W doktrynie prawniczej przyjmuje się również, że związanie sądu drugiej instancji zakazem reformationis in peius w zasadzie ma miejsce w przypadkach orzekania przez ten sąd co do istoty sprawy, gdyż jeżeli sąd drugiej instancji orzeka bez rozstrzygnięcia jej meritum, nie można z reguły mówić o zmianie na niekorzyść (por. Komentarz do Kodeksu postępowania cywilnego pod redakcją Z. Resicha i W. Siedleckiego, Wydawnictwo Prawnicze Warszawa 1975 tom I, s. 616, T. Ereciński: Apelacja i kasacja w procesie cywilnym, Wydawnictwo Prawnicze Warszawa 1996, s. 83-84, K. Piasecki: Zakaz reformationis in peius w procesie cywilnym, Palestra 1967, z. 9, s. 24-26). W związku z tym nie ma pogorszenia sytuacji procesowej strony w razie zastąpienia niekorzystnego orzeczenia procesowego innym niekorzystnym orzeczeniem procesowym, np. gdy w razie odrzucenia pozwu przez sąd pierwszej instancji sąd drugiej instancji umorzy postępowanie, a nawet gdy niekorzystne orzeczenie procesowe zastąpi niekorzystnym orzeczeniem merytorycznym. Podobnie nie ma pogorszenia sytuacji strony, gdy orzeczenie merytoryczne niekorzystne dla skarżącego zostanie zastąpione przez sąd drugiej instancji niekorzystnym orzeczeniem procesowym (por. K. Piasecki: Zakaz reformationis in peius w procesie cywilnym - cyt. wyżej). Także w nowszych wypowiedziach Sądu Najwyższego na temat stosowania art. 384 KPC został wyrażony pogląd, że uchylenie postanowienia, które nie rozstrzyga sprawy merytorycznie (chodziło o postanowienie sądu apelacyjnego oddalające zażalenie na postanowienie sądu wojewódzkiego o przekazaniu sprawy innemu organowi do rozpoznania, które Sąd Najwyższy oceniał w związku z wniesioną kasacją) i przekazanie przez Sąd Najwyższy sprawy sądowi pierwszej instancji do ponownego rozpoznania, nie pogarsza sytuacji procesowej pozwanego, który żądał odrzucenia pozwu (postanowienie z dnia 5 grudnia 1996 r., I PKN 34/96, dotąd nie publikowane).
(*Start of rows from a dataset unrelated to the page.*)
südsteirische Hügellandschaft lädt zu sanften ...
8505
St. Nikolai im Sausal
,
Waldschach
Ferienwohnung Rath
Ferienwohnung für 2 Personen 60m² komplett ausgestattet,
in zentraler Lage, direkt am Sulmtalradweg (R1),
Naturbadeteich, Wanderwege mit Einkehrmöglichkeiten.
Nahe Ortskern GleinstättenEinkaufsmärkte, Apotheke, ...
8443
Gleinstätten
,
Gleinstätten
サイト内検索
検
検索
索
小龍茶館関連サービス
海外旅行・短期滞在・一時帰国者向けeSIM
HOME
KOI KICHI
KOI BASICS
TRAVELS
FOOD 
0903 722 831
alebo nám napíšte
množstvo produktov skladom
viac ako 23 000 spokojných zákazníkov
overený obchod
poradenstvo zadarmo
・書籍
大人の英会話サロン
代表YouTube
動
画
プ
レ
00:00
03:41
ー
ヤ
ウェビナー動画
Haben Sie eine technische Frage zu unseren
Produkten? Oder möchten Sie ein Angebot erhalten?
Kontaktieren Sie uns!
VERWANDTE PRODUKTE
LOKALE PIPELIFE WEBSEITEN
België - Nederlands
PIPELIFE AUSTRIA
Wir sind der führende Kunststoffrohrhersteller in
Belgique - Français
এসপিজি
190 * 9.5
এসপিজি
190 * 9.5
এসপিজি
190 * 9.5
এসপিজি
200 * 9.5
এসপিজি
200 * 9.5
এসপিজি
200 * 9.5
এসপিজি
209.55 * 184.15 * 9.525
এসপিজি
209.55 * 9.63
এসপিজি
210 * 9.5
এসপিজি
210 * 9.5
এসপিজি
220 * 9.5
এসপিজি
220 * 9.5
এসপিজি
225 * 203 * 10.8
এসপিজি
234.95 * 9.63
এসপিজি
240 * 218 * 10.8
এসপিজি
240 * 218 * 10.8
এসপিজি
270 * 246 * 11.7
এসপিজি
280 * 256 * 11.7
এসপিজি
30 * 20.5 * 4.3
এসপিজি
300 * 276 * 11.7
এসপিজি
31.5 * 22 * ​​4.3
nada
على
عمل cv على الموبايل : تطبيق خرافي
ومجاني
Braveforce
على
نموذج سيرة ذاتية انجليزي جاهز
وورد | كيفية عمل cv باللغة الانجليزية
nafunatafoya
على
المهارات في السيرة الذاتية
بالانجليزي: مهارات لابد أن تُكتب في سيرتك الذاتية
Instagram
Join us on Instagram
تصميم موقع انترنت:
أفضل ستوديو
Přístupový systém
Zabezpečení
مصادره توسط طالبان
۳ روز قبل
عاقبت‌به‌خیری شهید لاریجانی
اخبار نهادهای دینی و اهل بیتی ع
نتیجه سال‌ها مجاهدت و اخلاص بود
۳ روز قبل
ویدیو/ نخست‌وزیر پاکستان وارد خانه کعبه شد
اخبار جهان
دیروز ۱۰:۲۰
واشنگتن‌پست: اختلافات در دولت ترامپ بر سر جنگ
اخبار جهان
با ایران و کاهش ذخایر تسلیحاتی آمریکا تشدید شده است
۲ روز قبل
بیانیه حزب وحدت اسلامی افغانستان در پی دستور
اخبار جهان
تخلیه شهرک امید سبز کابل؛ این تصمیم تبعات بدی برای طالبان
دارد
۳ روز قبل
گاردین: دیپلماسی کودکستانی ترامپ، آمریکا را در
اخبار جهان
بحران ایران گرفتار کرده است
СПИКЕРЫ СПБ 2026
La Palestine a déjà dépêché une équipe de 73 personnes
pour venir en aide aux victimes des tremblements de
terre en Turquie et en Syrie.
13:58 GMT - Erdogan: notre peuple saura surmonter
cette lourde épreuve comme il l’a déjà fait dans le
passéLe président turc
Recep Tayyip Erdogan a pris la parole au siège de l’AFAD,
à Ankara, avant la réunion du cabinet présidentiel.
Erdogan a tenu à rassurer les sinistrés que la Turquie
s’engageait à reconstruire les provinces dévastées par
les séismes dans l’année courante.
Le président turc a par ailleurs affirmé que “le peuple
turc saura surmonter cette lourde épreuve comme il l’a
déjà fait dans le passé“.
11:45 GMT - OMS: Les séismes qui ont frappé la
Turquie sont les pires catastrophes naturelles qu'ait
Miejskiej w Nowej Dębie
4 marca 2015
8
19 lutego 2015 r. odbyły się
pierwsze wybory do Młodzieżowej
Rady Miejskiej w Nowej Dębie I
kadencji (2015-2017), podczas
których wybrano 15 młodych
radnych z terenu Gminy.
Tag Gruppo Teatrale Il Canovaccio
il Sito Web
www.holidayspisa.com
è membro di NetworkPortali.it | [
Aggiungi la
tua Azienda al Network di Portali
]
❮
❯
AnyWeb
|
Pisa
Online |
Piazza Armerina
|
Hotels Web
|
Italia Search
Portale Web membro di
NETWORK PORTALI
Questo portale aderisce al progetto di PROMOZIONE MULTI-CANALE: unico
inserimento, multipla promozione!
W świetle przedstawionych rozważań oraz poglądów judykatury i nauki prawniczej należy uznać, że Sąd Wojewódzki błędnie zastosował zakaz reformationis in peius. Uchylenie bowiem na wniosek strony pozwanej postanowienia Sądu Rejonowego, stwierdzającego jego niewłaściwość do rozpoznania sprawy i przekazującego sprawę do rozpoznania Dyrektorowi Generalnemu PKP, w miejsce żądania odrzucenia pozwu, a obecnie - w kasacji - przekazania sprawy do rozpoznania Sądowi Rejonowemu, nie pogarsza sytuacji strony pozwanej. W związku zatem z okolicznościami rozpoznawanej sprawy można sformułować konkluzję, że zakaz określony w art. 384 KPC, stosowany odpowiednio do postępowania zażaleniowego na mocy art. 397 § 2 KPC, nie dotyczy postanowień o charakterze procesowym.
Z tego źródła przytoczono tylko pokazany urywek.